## [Directive]
Reproduce the stretch of lines from the very first one through the line containing "This project was", both included, character for character, and leave the pictures out.

Information provided START

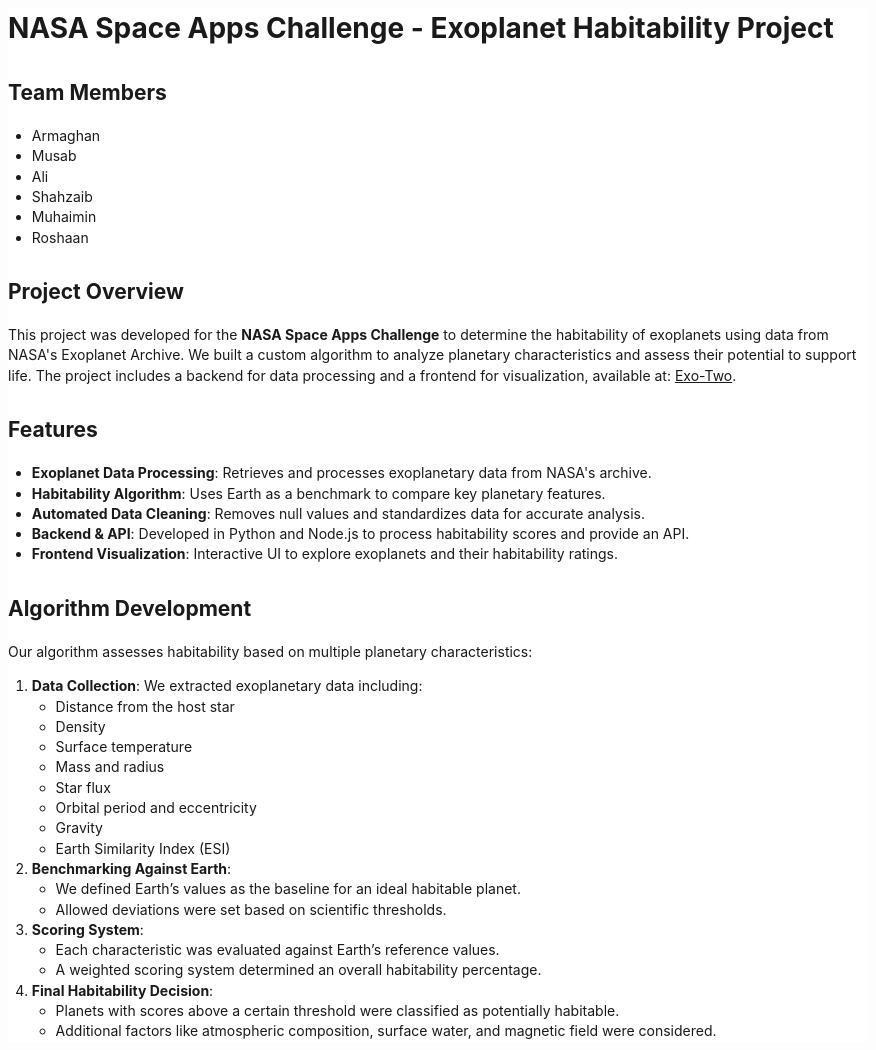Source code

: # NASA Space Apps Challenge - Exoplanet Habitability Project

## Team Members
- Armaghan
- Musab
- Ali
- Shahzaib
- Muhaimin
- Roshaan

## Project Overview
This project was developed for the **NASA Space Apps Challenge** to determine the habitability of exoplanets using data from NASA's Exoplanet Archive. We built a custom algorithm to analyze planetary characteristics and assess their potential to support life. The project includes a backend for data processing and a frontend for visualization, available at: [Exo-Two](https://exo-two.vercel.app/).

## Features
- **Exoplanet Data Processing**: Retrieves and processes exoplanetary data from NASA's archive.
- **Habitability Algorithm**: Uses Earth as a benchmark to compare key planetary features.
- **Automated Data Cleaning**: Removes null values and standardizes data for accurate analysis.
- **Backend & API**: Developed in Python and Node.js to process habitability scores and provide an API.
- **Frontend Visualization**: Interactive UI to explore exoplanets and their habitability ratings.

## Algorithm Development
Our algorithm assesses habitability based on multiple planetary characteristics:
1. **Data Collection**: We extracted exoplanetary data including:
   - Distance from the host star
   - Density
   - Surface temperature
   - Mass and radius
   - Star flux
   - Orbital period and eccentricity
   - Gravity
   - Earth Similarity Index (ESI)
2. **Benchmarking Against Earth**:
   - We defined Earth’s values as the baseline for an ideal habitable planet.
   - Allowed deviations were set based on scientific thresholds.
3. **Scoring System**:
   - Each characteristic was evaluated against Earth’s reference values.
   - A weighted scoring system determined an overall habitability percentage.
4. **Final Habitability Decision**:
   - Planets with scores above a certain threshold were classified as potentially habitable.
   - Additional factors like atmospheric composition, surface water, and magnetic field were considered.
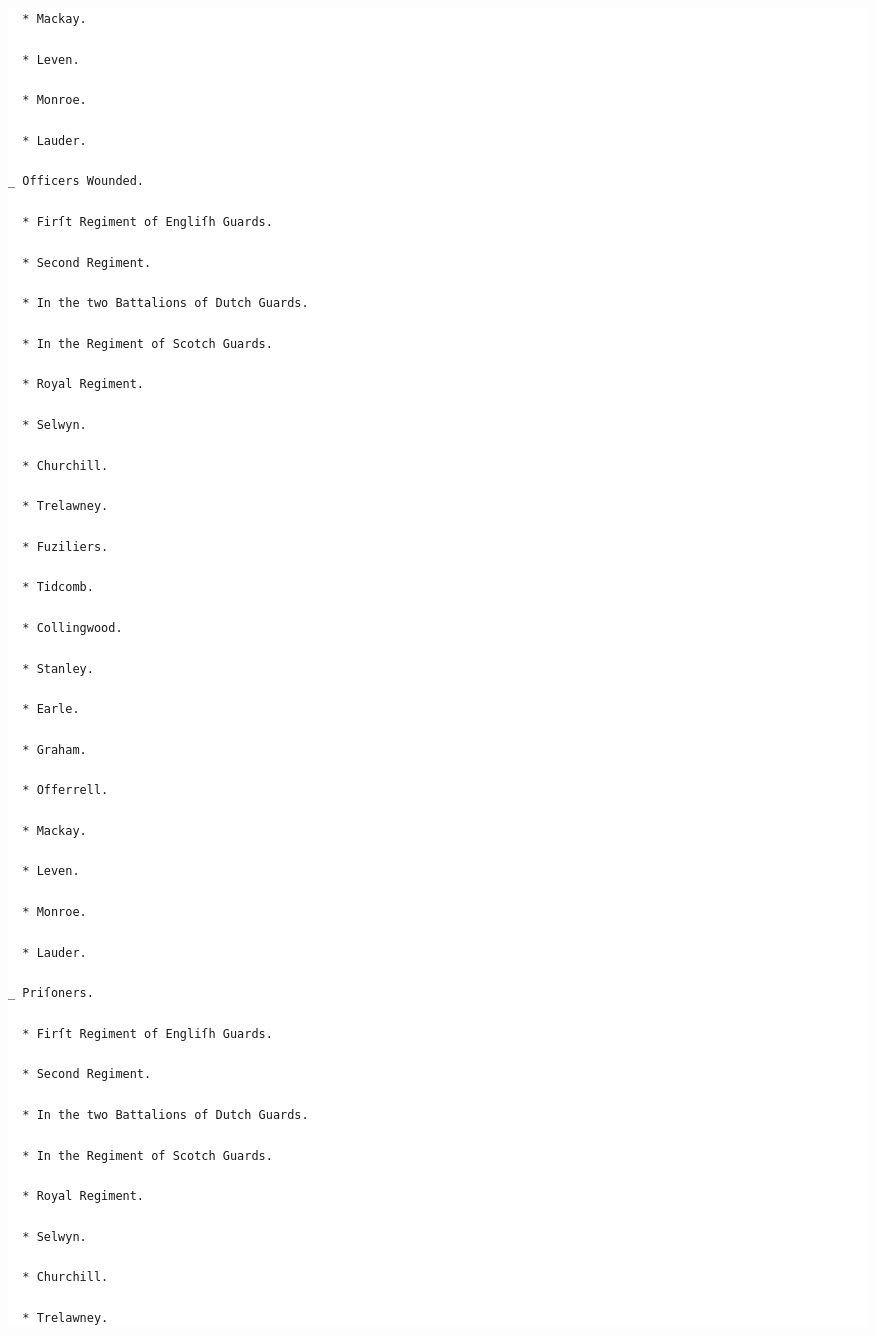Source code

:       * Mackay.

      * Leven.

      * Monroe.

      * Lauder.

    _ Officers Wounded.

      * Firſt Regiment of Engliſh Guards.

      * Second Regiment.

      * In the two Battalions of Dutch Guards.

      * In the Regiment of Scotch Guards.

      * Royal Regiment.

      * Selwyn.

      * Churchill.

      * Trelawney.

      * Fuziliers.

      * Tidcomb.

      * Collingwood.

      * Stanley.

      * Earle.

      * Graham.

      * Offerrell.

      * Mackay.

      * Leven.

      * Monroe.

      * Lauder.

    _ Priſoners.

      * Firſt Regiment of Engliſh Guards.

      * Second Regiment.

      * In the two Battalions of Dutch Guards.

      * In the Regiment of Scotch Guards.

      * Royal Regiment.

      * Selwyn.

      * Churchill.

      * Trelawney.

Information provided END

## [Response to this task]
Source code

: # NASA Space Apps Challenge - Exoplanet Habitability Project

## Team Members
- Armaghan
- Musab
- Ali
- Shahzaib
- Muhaimin
- Roshaan

## Project Overview
This project was developed for the **NASA Space Apps Challenge** to determine the habitability of exoplanets using data from NASA's Exoplanet Archive. We built a custom algorithm to analyze planetary characteristics and assess their potential to support life. The project includes a backend for data processing and a frontend for visualization, available at: [Exo-Two](https://exo-two.vercel.app/).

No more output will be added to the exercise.